» GIVEN PROBLEM:
Gather every line in the entries below that contains the string "planeOp", and copy each one in full.

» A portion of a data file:
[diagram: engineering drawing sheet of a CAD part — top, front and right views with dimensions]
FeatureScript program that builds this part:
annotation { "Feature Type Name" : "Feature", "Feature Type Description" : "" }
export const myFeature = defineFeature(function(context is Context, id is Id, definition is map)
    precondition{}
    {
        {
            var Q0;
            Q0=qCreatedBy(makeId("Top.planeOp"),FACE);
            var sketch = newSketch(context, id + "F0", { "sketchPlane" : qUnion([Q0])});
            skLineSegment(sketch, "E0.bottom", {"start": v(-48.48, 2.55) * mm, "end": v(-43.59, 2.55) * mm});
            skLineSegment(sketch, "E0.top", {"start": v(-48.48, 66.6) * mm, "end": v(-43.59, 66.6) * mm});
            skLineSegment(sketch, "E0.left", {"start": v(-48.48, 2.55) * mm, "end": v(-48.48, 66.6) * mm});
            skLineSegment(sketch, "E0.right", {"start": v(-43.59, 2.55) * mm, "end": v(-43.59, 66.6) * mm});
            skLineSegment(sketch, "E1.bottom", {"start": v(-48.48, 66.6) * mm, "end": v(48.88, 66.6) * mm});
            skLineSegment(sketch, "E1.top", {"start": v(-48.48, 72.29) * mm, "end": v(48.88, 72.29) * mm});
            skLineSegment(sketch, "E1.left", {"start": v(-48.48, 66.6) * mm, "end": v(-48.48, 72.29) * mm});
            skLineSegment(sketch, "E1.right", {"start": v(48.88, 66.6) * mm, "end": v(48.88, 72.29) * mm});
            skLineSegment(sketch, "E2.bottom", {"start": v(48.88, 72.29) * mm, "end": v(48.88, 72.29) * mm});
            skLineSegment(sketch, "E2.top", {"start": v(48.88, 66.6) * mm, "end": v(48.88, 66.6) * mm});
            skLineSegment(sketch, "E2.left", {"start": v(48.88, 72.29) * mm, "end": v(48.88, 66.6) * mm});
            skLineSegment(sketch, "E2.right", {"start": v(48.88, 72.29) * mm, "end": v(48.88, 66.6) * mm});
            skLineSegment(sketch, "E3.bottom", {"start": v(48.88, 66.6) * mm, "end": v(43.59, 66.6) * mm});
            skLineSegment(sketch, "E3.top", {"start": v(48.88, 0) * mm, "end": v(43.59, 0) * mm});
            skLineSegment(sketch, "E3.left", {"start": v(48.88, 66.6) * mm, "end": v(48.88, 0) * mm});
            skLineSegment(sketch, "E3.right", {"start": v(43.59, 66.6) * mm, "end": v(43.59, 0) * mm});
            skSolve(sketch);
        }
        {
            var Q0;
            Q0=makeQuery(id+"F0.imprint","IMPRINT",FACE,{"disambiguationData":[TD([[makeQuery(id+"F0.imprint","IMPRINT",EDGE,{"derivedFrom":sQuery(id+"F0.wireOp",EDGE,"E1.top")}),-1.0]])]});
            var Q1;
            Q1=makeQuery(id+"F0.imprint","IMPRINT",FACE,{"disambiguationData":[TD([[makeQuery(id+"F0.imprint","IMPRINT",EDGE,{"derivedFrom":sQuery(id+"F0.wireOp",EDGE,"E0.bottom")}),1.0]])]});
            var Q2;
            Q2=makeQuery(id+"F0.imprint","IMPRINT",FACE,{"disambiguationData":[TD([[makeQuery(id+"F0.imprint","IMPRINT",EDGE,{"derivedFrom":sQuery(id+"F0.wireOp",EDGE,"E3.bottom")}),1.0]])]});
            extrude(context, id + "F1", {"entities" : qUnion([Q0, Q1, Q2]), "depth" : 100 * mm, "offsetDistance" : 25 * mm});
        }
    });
==
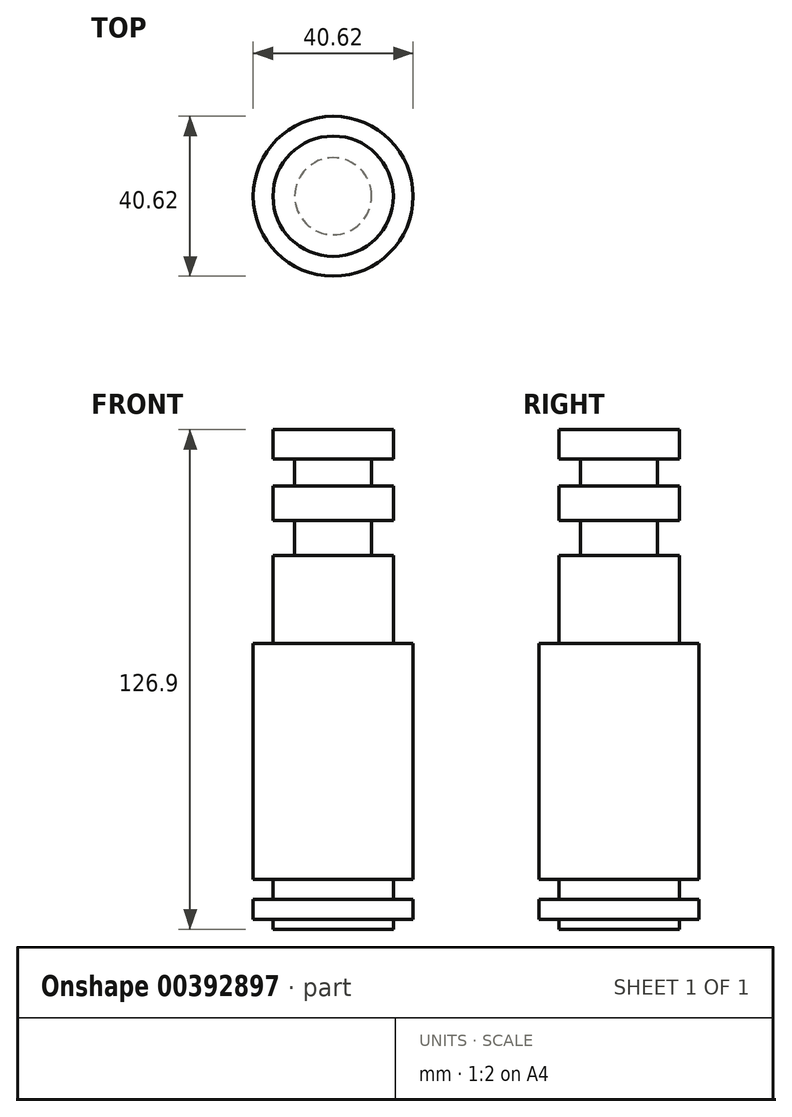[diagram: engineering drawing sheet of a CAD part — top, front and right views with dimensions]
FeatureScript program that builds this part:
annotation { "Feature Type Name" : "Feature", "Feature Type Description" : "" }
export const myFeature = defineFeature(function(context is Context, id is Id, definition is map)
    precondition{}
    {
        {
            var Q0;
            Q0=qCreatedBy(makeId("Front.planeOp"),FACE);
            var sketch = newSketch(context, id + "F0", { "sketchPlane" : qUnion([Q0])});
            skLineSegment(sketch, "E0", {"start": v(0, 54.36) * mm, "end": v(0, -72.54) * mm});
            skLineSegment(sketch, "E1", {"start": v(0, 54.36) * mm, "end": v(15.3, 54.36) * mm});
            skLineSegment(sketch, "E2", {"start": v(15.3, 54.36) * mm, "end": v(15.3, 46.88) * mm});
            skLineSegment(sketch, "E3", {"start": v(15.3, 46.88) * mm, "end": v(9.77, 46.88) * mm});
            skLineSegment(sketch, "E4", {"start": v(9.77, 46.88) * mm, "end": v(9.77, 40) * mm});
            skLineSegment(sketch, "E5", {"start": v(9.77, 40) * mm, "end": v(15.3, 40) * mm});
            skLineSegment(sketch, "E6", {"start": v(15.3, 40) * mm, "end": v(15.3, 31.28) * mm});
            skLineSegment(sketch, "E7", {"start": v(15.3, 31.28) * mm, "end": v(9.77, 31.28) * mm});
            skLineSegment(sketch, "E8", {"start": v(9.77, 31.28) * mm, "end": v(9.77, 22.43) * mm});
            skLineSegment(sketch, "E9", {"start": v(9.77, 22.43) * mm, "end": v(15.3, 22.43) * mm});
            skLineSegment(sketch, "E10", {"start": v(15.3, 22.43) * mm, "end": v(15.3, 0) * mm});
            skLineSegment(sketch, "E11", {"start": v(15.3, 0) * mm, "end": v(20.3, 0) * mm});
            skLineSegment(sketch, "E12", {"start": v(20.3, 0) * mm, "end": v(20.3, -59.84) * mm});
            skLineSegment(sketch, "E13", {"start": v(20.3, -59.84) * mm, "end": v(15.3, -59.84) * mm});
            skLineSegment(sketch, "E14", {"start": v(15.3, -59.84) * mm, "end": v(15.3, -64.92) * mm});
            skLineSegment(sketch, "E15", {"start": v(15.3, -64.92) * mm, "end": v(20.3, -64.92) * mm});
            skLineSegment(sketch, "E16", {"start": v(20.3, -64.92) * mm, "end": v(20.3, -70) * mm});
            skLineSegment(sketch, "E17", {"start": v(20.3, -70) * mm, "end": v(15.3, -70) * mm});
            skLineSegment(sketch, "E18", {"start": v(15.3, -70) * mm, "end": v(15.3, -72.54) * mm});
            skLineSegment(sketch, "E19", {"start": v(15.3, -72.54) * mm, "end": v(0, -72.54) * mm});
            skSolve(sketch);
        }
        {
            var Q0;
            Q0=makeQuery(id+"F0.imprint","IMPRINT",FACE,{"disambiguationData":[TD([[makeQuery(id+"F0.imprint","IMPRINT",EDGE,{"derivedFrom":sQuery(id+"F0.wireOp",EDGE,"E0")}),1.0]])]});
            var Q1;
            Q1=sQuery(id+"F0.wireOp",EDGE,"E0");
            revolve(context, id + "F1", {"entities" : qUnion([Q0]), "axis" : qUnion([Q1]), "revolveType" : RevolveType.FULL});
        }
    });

» RESULT FOR THIS TASK:
            Q0=qCreatedBy(makeId("Top.planeOp"),FACE);
            Q0=qCreatedBy(makeId("Front.planeOp"),FACE);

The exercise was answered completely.